- Task prompt
Below are the records; pull every line that includes "INSUBRIA".

====== Information shown ======

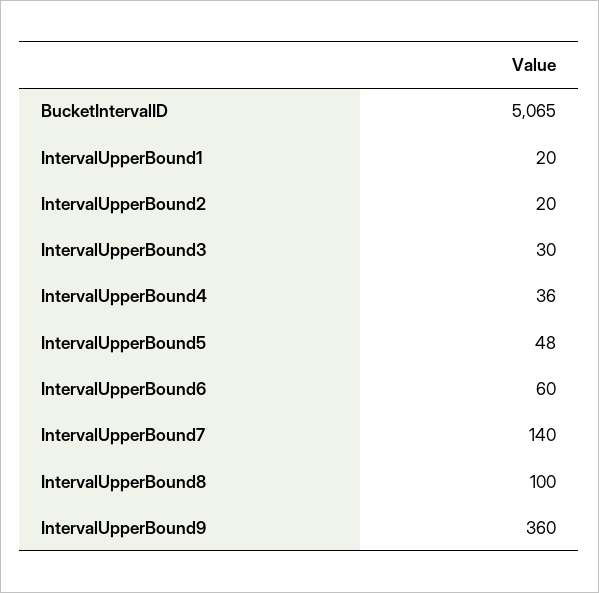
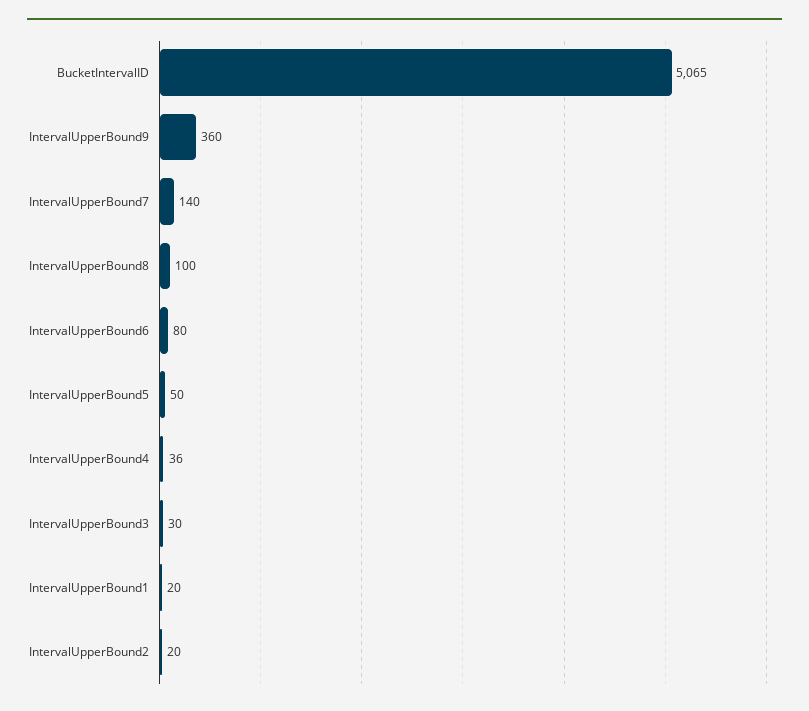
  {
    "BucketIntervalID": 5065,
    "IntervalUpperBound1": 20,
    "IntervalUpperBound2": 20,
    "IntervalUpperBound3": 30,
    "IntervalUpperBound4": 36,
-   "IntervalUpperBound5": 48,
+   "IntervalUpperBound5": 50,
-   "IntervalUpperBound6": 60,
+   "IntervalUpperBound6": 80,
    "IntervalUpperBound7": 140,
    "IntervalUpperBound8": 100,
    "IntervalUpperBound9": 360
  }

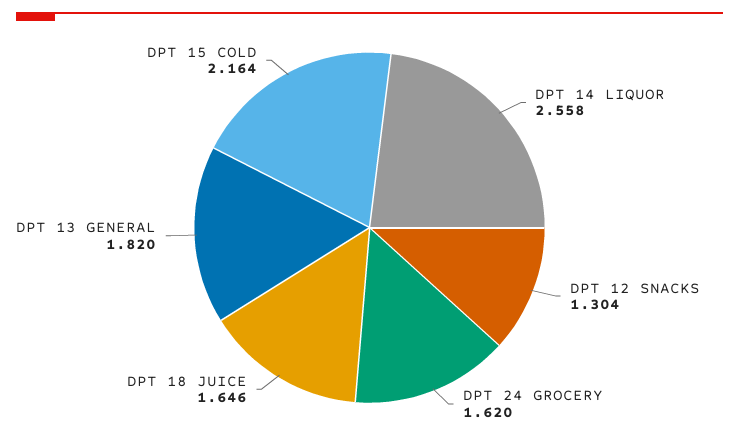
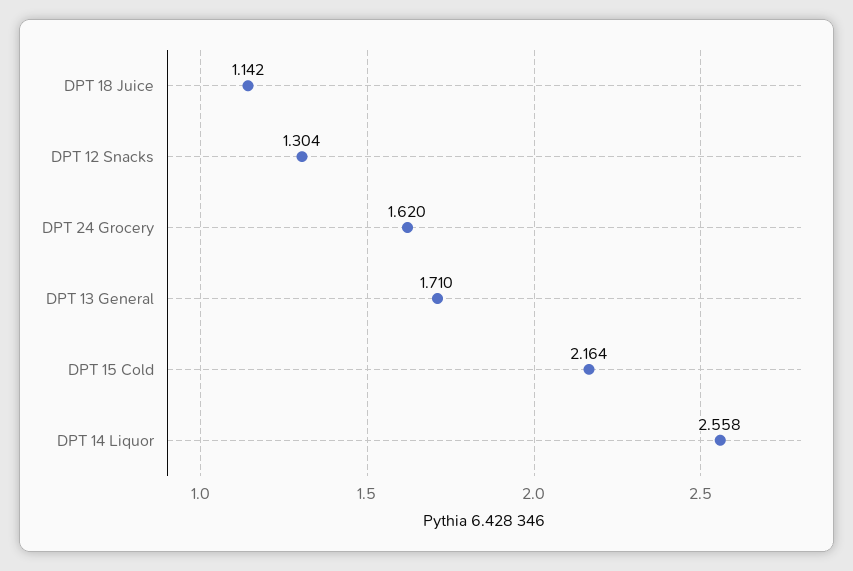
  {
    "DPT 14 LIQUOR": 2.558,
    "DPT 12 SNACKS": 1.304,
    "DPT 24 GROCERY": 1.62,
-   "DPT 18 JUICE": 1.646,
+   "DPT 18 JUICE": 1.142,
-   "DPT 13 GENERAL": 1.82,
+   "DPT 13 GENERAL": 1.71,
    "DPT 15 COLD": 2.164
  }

======
====== Information shown ======

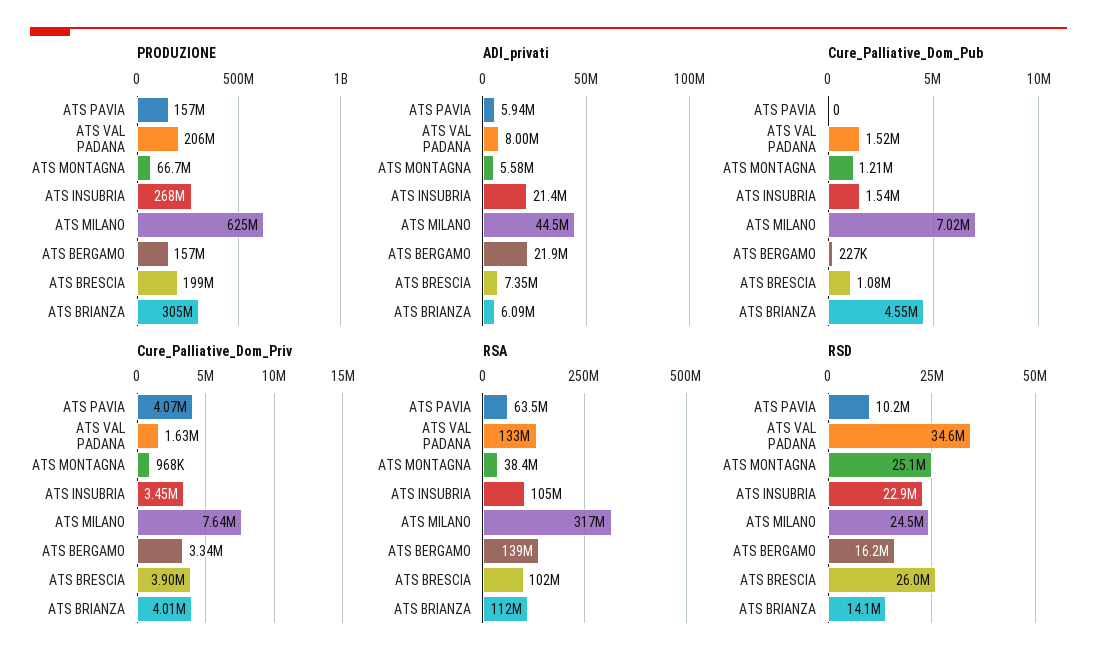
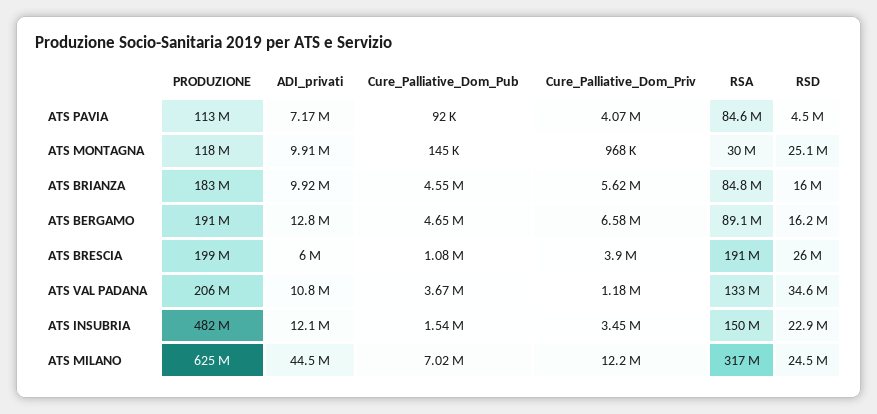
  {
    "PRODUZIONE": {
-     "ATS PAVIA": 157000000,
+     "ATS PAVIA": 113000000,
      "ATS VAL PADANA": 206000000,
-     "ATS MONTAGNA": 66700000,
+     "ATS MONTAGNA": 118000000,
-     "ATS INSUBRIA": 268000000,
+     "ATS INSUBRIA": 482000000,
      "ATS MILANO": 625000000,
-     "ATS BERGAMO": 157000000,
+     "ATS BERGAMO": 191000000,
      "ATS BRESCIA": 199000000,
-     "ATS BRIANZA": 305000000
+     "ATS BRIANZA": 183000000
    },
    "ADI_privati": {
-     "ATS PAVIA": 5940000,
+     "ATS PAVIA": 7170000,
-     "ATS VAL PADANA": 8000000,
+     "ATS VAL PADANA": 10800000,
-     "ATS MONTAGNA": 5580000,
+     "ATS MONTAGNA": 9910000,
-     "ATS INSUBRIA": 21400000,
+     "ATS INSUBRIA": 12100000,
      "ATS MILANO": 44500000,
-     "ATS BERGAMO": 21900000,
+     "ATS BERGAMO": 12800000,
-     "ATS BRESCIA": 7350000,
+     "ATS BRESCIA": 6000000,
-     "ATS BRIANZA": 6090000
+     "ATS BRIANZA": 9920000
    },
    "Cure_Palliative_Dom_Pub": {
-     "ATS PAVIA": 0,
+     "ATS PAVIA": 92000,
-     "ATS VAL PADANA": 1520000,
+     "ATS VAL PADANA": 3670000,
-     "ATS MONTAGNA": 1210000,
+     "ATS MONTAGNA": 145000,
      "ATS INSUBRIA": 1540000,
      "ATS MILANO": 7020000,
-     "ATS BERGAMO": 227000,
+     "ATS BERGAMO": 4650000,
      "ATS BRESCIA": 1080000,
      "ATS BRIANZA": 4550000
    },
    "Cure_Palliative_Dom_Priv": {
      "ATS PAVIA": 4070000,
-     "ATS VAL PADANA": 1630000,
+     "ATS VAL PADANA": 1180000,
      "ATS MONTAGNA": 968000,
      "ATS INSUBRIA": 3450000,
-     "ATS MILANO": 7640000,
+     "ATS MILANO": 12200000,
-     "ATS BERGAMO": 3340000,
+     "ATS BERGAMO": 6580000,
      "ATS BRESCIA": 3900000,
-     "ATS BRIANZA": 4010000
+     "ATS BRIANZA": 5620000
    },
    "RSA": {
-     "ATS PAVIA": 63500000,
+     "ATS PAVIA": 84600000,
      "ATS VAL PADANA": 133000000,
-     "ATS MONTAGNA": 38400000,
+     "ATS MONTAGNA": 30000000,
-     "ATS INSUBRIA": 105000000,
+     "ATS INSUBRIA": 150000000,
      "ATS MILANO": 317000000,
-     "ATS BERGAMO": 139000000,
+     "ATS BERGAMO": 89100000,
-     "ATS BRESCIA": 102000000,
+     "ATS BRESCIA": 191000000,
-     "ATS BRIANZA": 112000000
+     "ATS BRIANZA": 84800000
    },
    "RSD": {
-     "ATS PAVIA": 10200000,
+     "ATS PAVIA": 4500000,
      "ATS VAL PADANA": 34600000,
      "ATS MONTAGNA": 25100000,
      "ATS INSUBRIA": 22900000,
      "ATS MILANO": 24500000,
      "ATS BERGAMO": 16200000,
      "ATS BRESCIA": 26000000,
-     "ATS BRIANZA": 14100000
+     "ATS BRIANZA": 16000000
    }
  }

======

- Solution
-     "ATS INSUBRIA": 268000000,
+     "ATS INSUBRIA": 482000000,
-     "ATS INSUBRIA": 21400000,
+     "ATS INSUBRIA": 12100000,
      "ATS INSUBRIA": 1540000,
      "ATS INSUBRIA": 3450000,
-     "ATS INSUBRIA": 105000000,
+     "ATS INSUBRIA": 150000000,
      "ATS INSUBRIA": 22900000,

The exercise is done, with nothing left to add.